> **Selected text**
============

In August 2013, with no prior consultation, a group of single mothers, all below the age of 25, were served with eviction notices by the Focus E15 Hostel in Newham/East London, where they were residing. The women were offered accommodation in cities as far as Birmingham, Manchester and Hastings, hundreds of miles away from their families, friends and social networks. If they refused to take the offer, they would make themselves intentionally homeless – and the council would no longer have an obligation to provide housing for them.

Appalled by the injustice that was about to befall them, and the predicament of making themselves intentionally homeless, the women decided to campaign against their eviction. Chancing upon a group of activists who had a weekly stall in Stratford, campaigning in the street against the bedroom tax, the commodification of housing and in support of housing rights, in September 2013 the young women joined up with the group and set up the Focus E15 housing campaign. Keep Us in London! No to Social Cleansing! Housing is a Right were their key messages.

From seeking legal advice, writing petitions, campaigning outside the tube station and holding weekly stalls on the busy pavement of the old shopping centre in Stratford, to occupying the housing association office that managed the hostel, taking petitions to the mayor of London, setting up symbolic tents and cardboard houses and blocks of flats outside his offices in Tower Bridge, and organising demonstrations in the streets of Newham and the City, Focus E15 became one of the most inspiring, creative, vibrant, engaging and empowering housing campaigns; not only in London but also in the UK. To mark the first anniversary of the campaign, in September 2014, the campaigners occupied the nearby Carpenter Estate, a perfectly habitable social housing estate, which had deliberately been allowed to become run down and decanted by the council to make room for a new development.

============

> **Required tasks**
1 > Can you sum up the passage above on the Focus E15 housing campaign in two sentences?
2 > Answer these questions on the passage above about the Focus E15 housing campaign:
(a) In which cities were the women offered accommodation?
(b) In what month and year did the women set up the Focus E15 housing campaign?
(c) Where did the campaigners set up symbolic tents and cardboard houses and blocks of flats?
3 > What were the key messages of the Focus E15 housing campaign, according to the passage above? List them all.

> **Records provided**
============

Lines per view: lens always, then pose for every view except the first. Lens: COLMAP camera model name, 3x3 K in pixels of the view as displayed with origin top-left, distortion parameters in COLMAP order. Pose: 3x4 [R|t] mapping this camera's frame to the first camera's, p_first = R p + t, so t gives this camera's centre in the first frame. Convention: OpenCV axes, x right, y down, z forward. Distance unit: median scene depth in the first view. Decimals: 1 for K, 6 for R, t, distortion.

============

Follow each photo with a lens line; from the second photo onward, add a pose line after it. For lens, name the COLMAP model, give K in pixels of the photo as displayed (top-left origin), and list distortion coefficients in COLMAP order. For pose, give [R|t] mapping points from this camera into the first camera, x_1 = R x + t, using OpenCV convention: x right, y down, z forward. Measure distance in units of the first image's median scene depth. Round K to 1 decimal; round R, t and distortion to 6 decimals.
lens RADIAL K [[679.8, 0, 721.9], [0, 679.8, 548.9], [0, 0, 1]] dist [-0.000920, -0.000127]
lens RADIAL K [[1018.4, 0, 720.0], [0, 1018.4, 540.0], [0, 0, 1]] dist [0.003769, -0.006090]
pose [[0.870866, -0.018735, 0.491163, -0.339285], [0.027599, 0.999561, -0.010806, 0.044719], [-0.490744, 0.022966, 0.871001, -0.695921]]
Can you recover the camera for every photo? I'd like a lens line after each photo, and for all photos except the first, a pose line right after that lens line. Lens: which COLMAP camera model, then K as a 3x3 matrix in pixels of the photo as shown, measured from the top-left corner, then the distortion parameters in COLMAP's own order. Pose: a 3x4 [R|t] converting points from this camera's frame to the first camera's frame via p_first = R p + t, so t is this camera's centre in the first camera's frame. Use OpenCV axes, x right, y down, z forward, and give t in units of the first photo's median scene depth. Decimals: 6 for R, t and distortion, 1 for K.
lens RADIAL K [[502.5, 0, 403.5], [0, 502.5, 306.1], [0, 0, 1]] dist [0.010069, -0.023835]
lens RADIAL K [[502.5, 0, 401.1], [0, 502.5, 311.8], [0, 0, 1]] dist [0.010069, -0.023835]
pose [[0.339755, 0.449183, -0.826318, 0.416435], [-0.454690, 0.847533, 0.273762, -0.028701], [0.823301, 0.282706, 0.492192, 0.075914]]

============

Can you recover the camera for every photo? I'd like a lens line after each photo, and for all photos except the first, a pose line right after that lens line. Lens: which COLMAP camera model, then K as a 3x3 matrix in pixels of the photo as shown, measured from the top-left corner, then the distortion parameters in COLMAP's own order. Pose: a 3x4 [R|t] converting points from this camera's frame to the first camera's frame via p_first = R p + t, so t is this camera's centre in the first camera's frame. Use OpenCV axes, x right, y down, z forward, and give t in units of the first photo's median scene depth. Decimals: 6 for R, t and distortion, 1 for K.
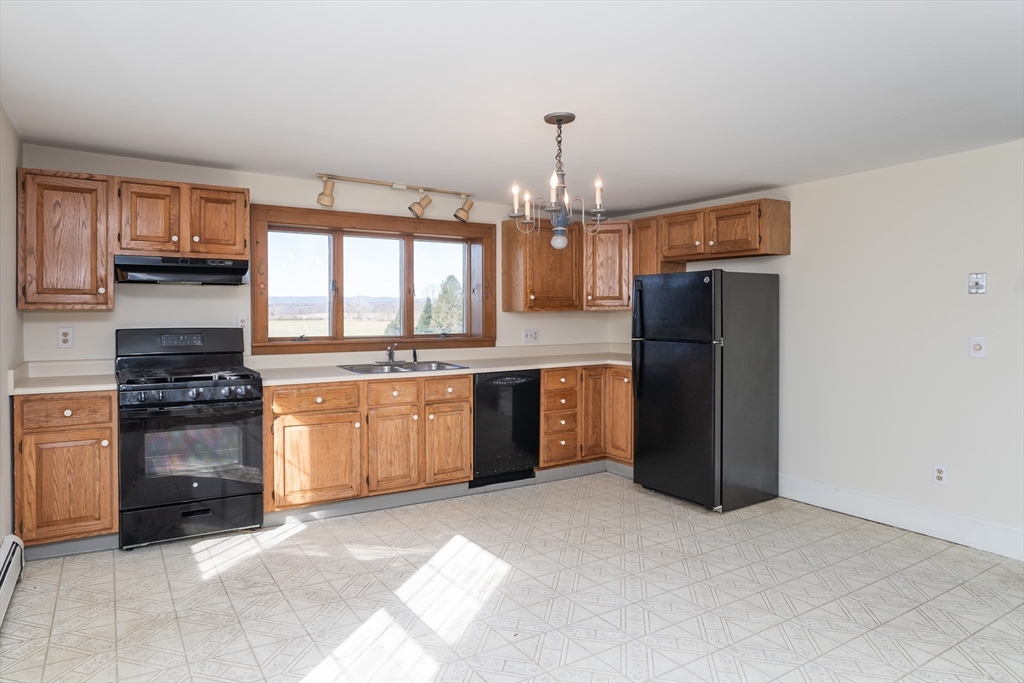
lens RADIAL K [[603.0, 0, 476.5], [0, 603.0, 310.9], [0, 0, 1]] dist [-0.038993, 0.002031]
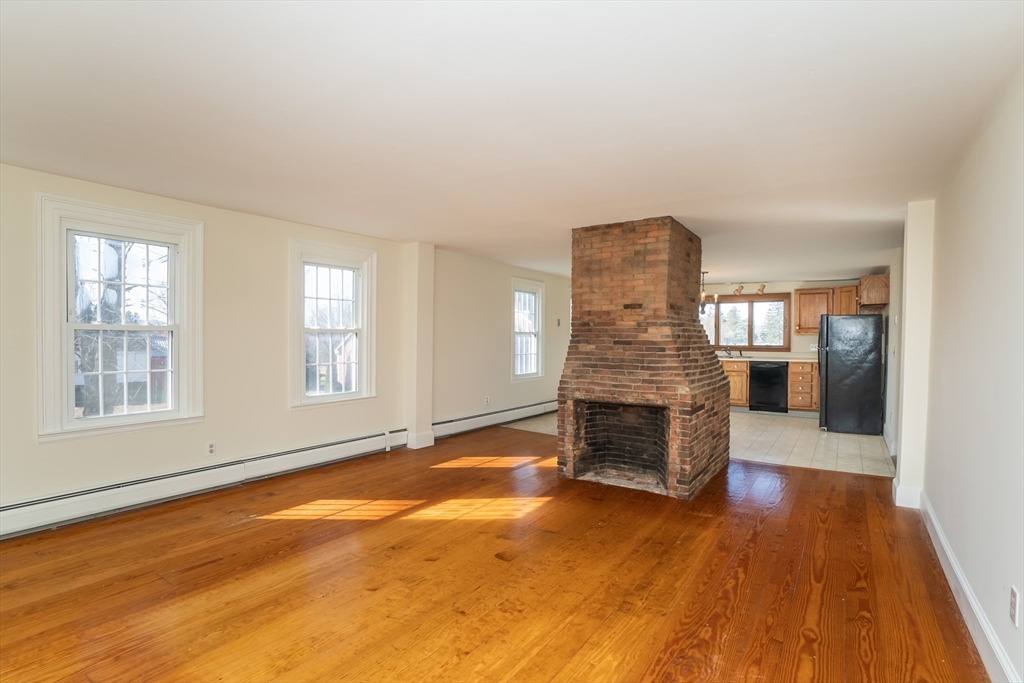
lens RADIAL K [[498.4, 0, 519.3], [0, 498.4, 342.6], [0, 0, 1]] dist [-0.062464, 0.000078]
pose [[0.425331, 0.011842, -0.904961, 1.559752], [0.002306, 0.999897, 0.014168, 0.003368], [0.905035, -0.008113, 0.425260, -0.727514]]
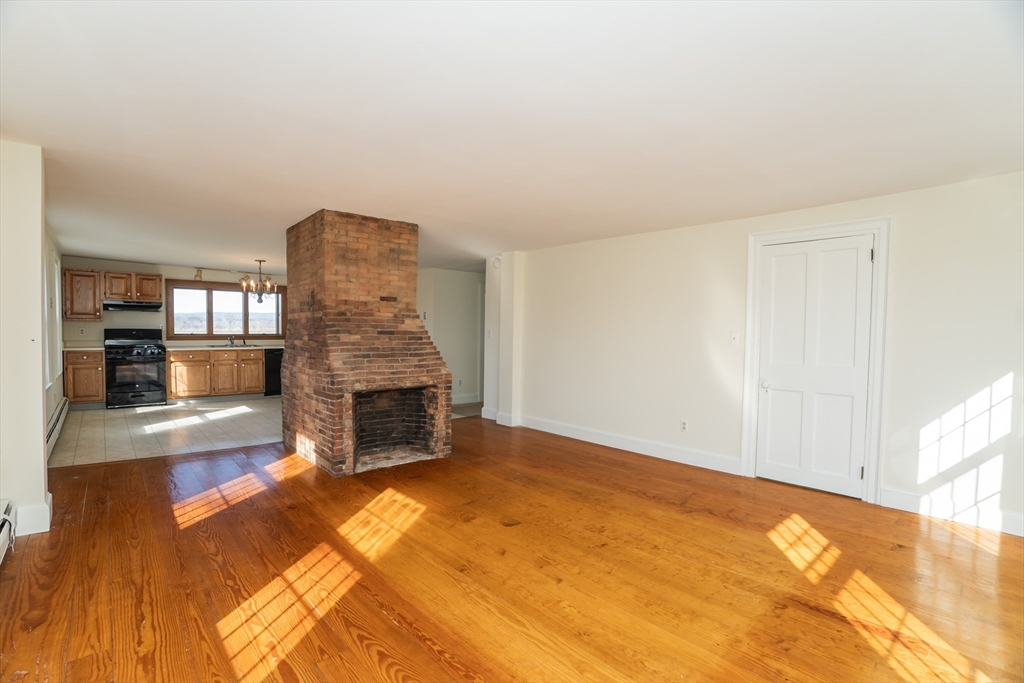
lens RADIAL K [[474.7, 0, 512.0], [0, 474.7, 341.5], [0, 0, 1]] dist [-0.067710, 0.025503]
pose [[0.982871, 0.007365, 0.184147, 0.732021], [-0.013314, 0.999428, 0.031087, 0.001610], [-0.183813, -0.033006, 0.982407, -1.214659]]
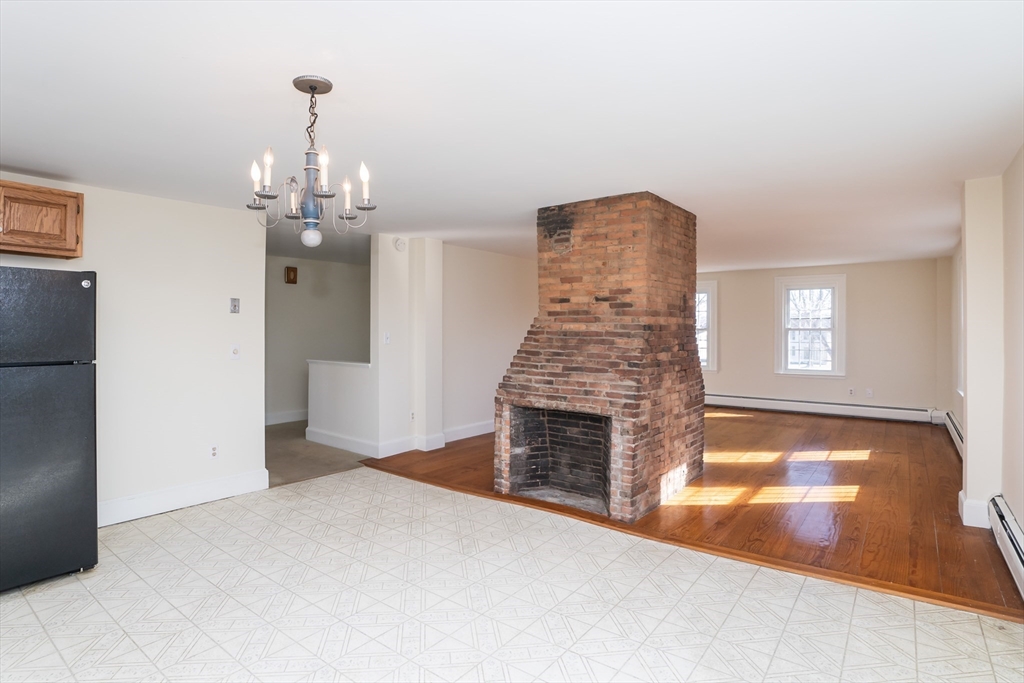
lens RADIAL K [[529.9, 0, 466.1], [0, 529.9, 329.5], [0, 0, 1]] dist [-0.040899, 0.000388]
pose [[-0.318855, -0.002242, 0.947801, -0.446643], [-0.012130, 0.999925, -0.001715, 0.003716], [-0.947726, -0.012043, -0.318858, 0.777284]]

============

> **Set of answers**
1 > In August 2013, a group of single mothers under 25 living at the Focus E15 Hostel in Newham, East London, were served eviction notices and offered accommodation in cities hundreds of miles away, and refusing would have made them intentionally homeless. In September 2013 they joined activists in Stratford to set up the Focus E15 housing campaign, which used petitions, stalls, occupations and demonstrations and marked its first anniversary in September 2014 by occupying the Carpenter Estate.

2 >
(a) Birmingham, Manchester and Hastings.
(b) September 2013.
(c) Outside the offices of the mayor of London in Tower Bridge.

3 >
- Keep Us in London!
- No to Social Cleansing!
- Housing is a Right